Required task = Reproduce word for word the stretch of the book review from "London, 1879. As" through "Nowhere to turn.".

London, 1879. As winter grips the city, a group of African travellers seek sanctuary inside the walls of the Quaker Meeting House. They are being hunted by a ruthless showman, who is forcing them to perform in his ethnic exhibition in the London Aquarium.

Nowhere to turn.

Private investigator William Arrowood and his assistant Barnett agree to help the travellers avoid capture. But when they arrive at the Meeting House, they find a scene of devastation. Two people have been murdered and the others have fled into the night.

Nowhere to run.

The hunt for the real killer leads Arrowood into the dark heart of Victorian London. A shadowy world of freak shows, violence and betrayal, where there are no good choices and only the slimmest chance of survival…

Review by Stacey

Set in London 1896 (not 1879 as the synopsis states), private investigator William Arrowood is back with his fourth case. This time he has taken on a case concerning four African travellers who have come to him for protection after they have run away from the travelling freak show to whom they have been sold.

Arrowood and his associate Norman Barnett take the four to a Quaker house where they should have been safe. When the pair step away from the house a group of men burst in killing one of the Africans and Mr. Fowler who ran the place. Two of the Africans escape but another and Mr. Fowler’s wife are missing.

Although he knows he will no longer get paid for the job, Arrowood is determined to uncover what happened and locate the missing two people. The police have put just two men on the job to find the killer(s) so are happy for Arrowood’s support in bringing them to justice, but the list is long for suspects, made even longer when officers from South Africa arrive with news that two of the travelling Africans are wanted for murder and theft back home.

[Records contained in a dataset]
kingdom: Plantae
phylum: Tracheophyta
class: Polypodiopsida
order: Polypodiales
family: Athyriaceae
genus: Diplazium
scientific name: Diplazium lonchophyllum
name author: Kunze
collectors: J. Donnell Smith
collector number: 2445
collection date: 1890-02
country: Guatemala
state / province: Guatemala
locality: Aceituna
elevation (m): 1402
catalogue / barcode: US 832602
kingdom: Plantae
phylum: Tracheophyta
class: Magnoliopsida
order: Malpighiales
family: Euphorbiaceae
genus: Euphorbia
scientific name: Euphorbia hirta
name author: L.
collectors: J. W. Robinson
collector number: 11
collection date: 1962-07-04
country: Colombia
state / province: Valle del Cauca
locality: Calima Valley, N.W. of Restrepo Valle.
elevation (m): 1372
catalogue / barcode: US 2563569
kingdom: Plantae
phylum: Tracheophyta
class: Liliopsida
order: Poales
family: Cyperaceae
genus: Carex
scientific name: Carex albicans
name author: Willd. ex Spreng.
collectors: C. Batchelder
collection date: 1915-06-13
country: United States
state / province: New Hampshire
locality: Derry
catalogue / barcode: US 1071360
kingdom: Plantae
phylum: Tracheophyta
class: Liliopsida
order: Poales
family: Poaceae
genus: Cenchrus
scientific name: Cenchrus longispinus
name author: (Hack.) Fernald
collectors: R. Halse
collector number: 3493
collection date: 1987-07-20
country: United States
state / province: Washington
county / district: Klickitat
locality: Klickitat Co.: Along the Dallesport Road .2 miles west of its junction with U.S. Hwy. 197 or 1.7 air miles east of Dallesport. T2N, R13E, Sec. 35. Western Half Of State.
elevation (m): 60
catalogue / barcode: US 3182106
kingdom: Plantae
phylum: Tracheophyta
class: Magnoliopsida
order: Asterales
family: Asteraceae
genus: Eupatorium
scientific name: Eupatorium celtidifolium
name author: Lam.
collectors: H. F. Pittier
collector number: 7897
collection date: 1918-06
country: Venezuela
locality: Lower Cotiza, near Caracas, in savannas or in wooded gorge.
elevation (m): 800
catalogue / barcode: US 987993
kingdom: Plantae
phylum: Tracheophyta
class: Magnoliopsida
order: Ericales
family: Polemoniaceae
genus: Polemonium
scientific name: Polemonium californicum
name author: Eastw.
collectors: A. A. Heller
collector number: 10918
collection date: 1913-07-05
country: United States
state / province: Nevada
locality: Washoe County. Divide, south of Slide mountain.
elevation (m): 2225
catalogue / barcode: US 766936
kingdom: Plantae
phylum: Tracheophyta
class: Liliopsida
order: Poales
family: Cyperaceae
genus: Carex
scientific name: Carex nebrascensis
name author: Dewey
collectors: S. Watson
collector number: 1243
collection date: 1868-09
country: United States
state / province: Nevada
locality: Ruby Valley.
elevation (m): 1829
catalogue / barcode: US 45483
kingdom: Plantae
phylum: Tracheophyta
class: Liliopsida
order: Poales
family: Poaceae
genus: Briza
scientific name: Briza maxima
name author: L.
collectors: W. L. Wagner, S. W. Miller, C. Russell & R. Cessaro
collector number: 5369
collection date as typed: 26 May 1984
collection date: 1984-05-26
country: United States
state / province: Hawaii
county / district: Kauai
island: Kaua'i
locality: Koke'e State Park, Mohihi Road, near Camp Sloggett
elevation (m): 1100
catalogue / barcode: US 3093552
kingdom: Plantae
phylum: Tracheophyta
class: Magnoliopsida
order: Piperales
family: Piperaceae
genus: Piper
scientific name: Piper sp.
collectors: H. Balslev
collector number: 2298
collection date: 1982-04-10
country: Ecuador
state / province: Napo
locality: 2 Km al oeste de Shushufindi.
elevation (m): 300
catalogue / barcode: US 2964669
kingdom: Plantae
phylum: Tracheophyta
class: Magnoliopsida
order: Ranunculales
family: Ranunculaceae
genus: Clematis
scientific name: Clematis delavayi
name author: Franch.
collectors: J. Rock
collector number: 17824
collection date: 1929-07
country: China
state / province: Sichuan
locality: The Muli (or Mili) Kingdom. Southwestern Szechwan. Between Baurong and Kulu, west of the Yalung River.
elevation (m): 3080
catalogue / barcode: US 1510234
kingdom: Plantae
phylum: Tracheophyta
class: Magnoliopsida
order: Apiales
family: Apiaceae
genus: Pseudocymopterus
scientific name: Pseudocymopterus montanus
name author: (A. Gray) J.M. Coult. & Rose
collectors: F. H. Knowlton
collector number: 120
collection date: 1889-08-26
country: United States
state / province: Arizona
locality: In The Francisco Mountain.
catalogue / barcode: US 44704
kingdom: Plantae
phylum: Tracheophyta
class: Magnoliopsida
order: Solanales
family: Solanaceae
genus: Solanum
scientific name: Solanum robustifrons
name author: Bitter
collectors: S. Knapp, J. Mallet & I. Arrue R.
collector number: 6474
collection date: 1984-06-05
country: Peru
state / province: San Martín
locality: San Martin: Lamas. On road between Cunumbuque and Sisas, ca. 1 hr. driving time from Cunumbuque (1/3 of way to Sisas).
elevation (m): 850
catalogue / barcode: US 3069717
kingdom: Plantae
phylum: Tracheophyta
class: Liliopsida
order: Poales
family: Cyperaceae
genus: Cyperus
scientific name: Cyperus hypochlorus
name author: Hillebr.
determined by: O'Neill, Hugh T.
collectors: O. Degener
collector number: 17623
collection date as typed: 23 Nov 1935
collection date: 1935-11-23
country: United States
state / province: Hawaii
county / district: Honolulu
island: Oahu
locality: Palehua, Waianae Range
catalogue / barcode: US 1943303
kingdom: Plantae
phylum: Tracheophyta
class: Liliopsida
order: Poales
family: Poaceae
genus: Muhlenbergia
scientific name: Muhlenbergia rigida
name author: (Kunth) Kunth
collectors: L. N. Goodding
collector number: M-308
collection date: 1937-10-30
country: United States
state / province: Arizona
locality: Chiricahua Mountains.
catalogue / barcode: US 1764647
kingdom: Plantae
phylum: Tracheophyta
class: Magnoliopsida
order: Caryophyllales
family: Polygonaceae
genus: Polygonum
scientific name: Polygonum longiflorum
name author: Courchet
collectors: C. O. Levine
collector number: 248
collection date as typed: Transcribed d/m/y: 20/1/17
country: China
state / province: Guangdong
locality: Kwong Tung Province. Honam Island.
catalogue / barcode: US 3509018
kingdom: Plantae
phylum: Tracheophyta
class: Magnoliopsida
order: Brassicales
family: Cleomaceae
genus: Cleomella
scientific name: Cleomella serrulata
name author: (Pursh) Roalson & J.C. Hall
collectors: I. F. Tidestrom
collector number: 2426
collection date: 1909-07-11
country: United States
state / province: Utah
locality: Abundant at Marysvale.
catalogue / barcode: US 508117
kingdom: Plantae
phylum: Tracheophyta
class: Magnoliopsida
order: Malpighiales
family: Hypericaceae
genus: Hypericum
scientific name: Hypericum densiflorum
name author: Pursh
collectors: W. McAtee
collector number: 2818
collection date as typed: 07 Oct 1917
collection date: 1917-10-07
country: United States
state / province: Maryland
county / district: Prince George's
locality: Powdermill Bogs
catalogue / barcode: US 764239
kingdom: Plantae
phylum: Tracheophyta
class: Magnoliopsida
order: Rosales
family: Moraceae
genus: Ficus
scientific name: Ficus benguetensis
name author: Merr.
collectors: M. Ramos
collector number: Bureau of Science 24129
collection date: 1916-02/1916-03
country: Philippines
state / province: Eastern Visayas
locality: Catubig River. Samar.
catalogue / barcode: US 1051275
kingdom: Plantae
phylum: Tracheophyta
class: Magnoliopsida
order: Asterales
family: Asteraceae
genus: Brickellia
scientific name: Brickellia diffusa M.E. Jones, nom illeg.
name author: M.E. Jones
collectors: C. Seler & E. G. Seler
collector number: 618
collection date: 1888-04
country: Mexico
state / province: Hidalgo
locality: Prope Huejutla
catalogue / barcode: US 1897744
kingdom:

Answer to the problem =
London, 1879. As winter grips the city, a group of African travellers seek sanctuary inside the walls of the Quaker Meeting House. They are being hunted by a ruthless showman, who is forcing them to perform in his ethnic exhibition in the London Aquarium.

Nowhere to turn.